BEGIN

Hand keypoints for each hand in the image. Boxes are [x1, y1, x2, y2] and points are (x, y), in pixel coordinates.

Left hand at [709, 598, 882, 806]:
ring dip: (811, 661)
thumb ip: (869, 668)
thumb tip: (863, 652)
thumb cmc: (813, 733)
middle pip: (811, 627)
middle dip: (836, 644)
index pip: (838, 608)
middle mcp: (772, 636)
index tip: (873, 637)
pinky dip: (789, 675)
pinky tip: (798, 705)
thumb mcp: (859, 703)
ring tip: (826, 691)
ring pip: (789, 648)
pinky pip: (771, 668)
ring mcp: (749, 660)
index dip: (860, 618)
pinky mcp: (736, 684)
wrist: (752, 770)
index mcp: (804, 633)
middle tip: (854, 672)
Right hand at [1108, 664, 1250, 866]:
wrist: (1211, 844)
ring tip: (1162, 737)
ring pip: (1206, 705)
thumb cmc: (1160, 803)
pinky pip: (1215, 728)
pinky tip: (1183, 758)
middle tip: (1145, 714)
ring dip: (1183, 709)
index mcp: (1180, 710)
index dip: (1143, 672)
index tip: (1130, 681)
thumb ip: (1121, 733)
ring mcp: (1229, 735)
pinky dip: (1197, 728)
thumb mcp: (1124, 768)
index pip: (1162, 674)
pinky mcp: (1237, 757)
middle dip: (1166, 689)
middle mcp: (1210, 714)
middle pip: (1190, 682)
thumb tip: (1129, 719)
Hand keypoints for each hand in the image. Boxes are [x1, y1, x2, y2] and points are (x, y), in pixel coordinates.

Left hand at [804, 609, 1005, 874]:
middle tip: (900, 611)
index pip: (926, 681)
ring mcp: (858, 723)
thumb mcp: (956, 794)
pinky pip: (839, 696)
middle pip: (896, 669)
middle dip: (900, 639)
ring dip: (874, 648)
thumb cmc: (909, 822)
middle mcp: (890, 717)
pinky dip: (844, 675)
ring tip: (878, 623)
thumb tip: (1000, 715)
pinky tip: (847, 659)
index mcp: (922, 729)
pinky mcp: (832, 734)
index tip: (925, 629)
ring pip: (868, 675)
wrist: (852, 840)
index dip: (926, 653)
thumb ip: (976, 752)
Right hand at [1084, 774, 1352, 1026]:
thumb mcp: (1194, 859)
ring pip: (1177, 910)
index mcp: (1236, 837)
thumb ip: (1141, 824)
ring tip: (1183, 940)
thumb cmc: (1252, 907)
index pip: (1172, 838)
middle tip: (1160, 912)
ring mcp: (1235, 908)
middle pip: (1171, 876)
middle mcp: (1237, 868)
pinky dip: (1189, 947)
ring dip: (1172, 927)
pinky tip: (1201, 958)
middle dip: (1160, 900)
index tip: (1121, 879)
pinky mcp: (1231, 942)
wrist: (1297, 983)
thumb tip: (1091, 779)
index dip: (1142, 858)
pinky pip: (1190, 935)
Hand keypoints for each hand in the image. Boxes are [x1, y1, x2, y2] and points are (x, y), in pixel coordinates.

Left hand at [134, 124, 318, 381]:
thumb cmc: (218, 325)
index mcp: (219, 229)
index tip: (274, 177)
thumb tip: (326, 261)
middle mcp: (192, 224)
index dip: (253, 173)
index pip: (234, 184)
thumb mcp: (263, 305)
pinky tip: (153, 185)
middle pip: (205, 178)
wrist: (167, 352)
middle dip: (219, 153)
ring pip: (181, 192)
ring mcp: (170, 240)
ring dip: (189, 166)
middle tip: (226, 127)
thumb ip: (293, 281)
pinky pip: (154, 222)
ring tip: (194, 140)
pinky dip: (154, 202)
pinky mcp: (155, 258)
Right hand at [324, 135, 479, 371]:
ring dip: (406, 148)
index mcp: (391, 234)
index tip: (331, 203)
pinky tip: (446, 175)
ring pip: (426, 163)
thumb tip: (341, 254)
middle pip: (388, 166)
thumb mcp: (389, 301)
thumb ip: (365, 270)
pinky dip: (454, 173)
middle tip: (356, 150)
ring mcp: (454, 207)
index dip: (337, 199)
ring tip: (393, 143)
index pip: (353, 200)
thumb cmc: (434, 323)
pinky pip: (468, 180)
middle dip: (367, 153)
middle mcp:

END

Your task
Retype the portion of the data above that starts on the line with "pinky pip: (1190, 935)" and finishes on the line with "pinky pip: (154, 222)", including both of those lines.

Expected answer
pinky pip: (1190, 935)
Hand keypoints for each hand in the image. Boxes are [x1, y1, x2, y2] and points are (x, y), in pixel coordinates.

Left hand at [134, 124, 318, 381]:
thumb cmc: (218, 325)
index mcp: (219, 229)
index tip: (274, 177)
thumb tip: (326, 261)
middle mcp: (192, 224)
index dip: (253, 173)
index pip: (234, 184)
thumb mcp: (263, 305)
pinky tip: (153, 185)
middle pip: (205, 178)
wrist: (167, 352)
middle dip: (219, 153)
ring pip: (181, 192)
ring mcp: (170, 240)
ring dip: (189, 166)
middle tip: (226, 127)
thumb ip: (293, 281)
pinky pip: (154, 222)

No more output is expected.